**What you are asked to do**
Count the lines holding the string "origin" in the records, and give only the count.

Records shown section start

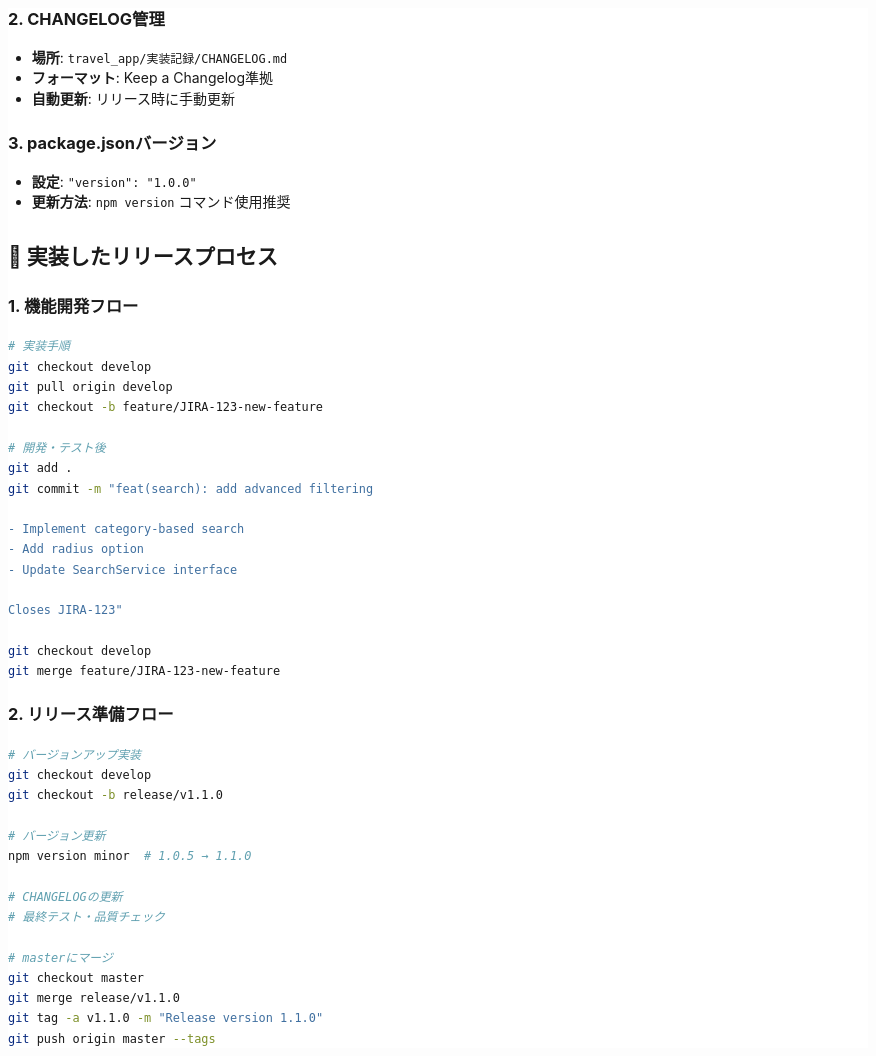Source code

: ### 2. CHANGELOG管理
- **場所**: `travel_app/実装記録/CHANGELOG.md`
- **フォーマット**: Keep a Changelog準拠
- **自動更新**: リリース時に手動更新

### 3. package.jsonバージョン
- **設定**: `"version": "1.0.0"`
- **更新方法**: `npm version` コマンド使用推奨

## 🚀 実装したリリースプロセス

### 1. 機能開発フロー
```bash
# 実装手順
git checkout develop
git pull origin develop
git checkout -b feature/JIRA-123-new-feature

# 開発・テスト後
git add .
git commit -m "feat(search): add advanced filtering

- Implement category-based search
- Add radius option
- Update SearchService interface

Closes JIRA-123"

git checkout develop
git merge feature/JIRA-123-new-feature
```

### 2. リリース準備フロー
```bash
# バージョンアップ実装
git checkout develop
git checkout -b release/v1.1.0

# バージョン更新
npm version minor  # 1.0.5 → 1.1.0

# CHANGELOGの更新
# 最終テスト・品質チェック

# masterにマージ
git checkout master
git merge release/v1.1.0
git tag -a v1.1.0 -m "Release version 1.1.0"
git push origin master --tags
```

Records shown section end

**Response to this task**
2